Die Konflikte verschärften sich, als die Kommunisten 1948 in der Tschechoslowakei die Macht übernahmen. Die Propaganda für die "Heimkehr" wurde verschärft, gleichzeitig flüchteten die ersten Menschen wieder aus der Tschechoslowakei nach Wien. Dabei bewährte sich die 1946 wiedergegründete Tschechoslowakische Sozialistische Partei Österreichs als stärkste Interessenvertretung der Minderheit in Wien. Die Wiener Tschechoslowaken nahmen auch lebhaften Anteil, als im Jahr 1968 im Rahmen des "Prager Frühlings" das Experiment eines "Sozialismus mit menschlichem Antlitz" unternommen wurde.

Nach dem Einmarsch der Truppen des Warschauer Pakts kamen viele Flüchtlinge nach Österreich, darunter auch zahlreiche ehemalige KP-Funktionäre, die nun versuchten, Einfluss in der bestehenden Organisation der Wiener tschechoslowakischen Sozialisten zu gewinnen oder eigene Organisationen aufzubauen. Beides scheiterte. Die Tschechoslowakische Sozialistische Partei Österreichs blieb die bestimmende Kraft der Volksgruppe.

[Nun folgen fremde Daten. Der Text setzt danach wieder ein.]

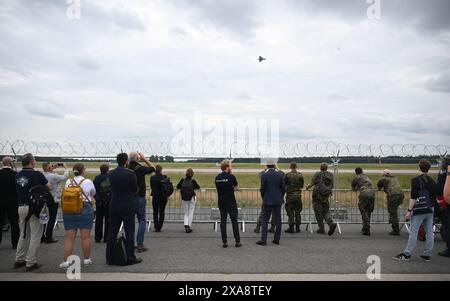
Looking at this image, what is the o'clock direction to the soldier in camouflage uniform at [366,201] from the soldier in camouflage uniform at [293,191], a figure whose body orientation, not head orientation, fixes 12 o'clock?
the soldier in camouflage uniform at [366,201] is roughly at 3 o'clock from the soldier in camouflage uniform at [293,191].

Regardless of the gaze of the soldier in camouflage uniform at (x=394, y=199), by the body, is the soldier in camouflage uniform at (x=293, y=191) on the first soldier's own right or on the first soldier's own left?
on the first soldier's own left

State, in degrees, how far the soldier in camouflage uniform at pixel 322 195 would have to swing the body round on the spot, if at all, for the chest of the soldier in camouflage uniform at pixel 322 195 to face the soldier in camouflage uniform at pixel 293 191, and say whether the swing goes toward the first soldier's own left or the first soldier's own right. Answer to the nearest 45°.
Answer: approximately 45° to the first soldier's own left

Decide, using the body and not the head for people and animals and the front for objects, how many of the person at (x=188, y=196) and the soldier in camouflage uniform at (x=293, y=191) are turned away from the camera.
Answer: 2

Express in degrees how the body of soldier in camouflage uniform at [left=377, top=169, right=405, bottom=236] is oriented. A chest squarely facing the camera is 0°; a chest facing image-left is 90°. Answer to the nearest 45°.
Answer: approximately 135°

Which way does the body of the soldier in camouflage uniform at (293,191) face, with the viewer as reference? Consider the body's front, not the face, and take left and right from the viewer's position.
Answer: facing away from the viewer

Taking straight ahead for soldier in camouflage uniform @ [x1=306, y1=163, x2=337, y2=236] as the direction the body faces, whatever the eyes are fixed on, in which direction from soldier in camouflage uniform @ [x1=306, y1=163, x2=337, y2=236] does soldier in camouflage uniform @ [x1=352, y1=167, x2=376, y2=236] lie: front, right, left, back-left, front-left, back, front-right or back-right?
back-right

1972 verkaufte die Tschechoslowakische Sozialistische Partei Österreichs das Haus am Margaretenplatz und behielt nur den historischen Sitzungssaal. Das Sekretariat der Organisation wurde zunächst in die Oswaldgasse 14 im 12. Bezirk verlegt; heute befindet es sich in der Ada-Christen-Gasse 13/35/6 in Favoriten.